Sequential file vs dataset in performance

Posted: Wed Jan 17, 2007 10:28 pm
by vij
Hi all,

I have 2 jobs, both uses the same sequential file (has about 100 Million records) as input. As I have two different jobs using the same sequential file, i thought if i use a dataset which gets loaded from the sequential file and then use this dataset in those two jobs as the input the performance would be better, am i rite? advice me pls..

Thanks in advance!

Posted: Thu Jan 18, 2007 4:34 am
by kumar_s
There are two sequential read that you are planning to optimize. If you approach the dataset conversion and reading the generated dataset, you again have to do one sequential read (To convert that into Dataset). The other read should be compromised with the two dataset read.
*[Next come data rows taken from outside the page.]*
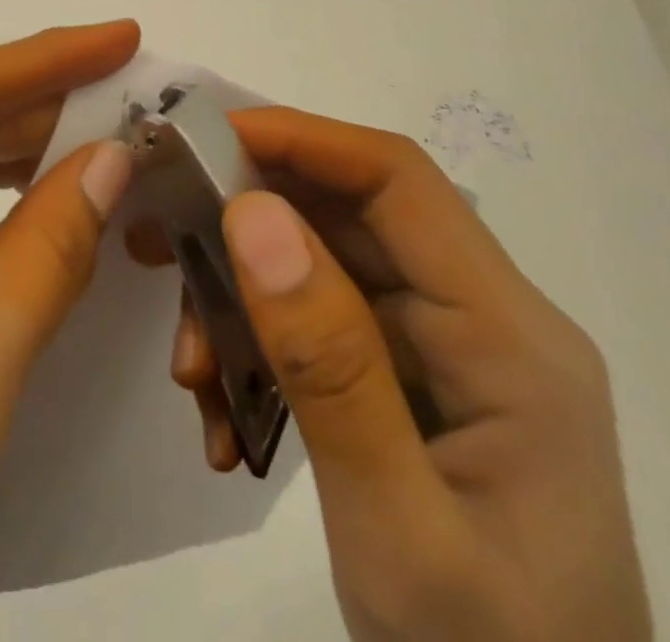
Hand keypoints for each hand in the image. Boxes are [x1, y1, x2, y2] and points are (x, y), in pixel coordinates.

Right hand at [135, 108, 650, 641]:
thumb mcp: (399, 531)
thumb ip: (328, 365)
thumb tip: (254, 213)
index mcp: (509, 335)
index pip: (398, 180)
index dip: (299, 139)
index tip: (202, 140)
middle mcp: (483, 321)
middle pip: (350, 218)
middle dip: (248, 223)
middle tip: (160, 241)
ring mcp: (449, 354)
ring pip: (323, 268)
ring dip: (244, 300)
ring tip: (191, 369)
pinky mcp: (415, 385)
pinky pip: (322, 326)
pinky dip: (262, 348)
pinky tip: (227, 415)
Again Dataset access wont be 100 effecient, it will also consume some IO. The rate of access depends on the number of partition, CPU utilization at the point of read, network congestion etc...
So it would be more realistic, if you could do a test run in you site by yourself and determine the difference.
And you can post the stats to this site if interesting.

Posted: Thu Jan 18, 2007 7:43 pm
by ray.wurlod
If the data are in a sequential file, you have to read the sequential file (even to get the data into a persistent Data Set). So there's no "either/or" about it.

Investigate "multiple readers per node" property of the Sequential File stage.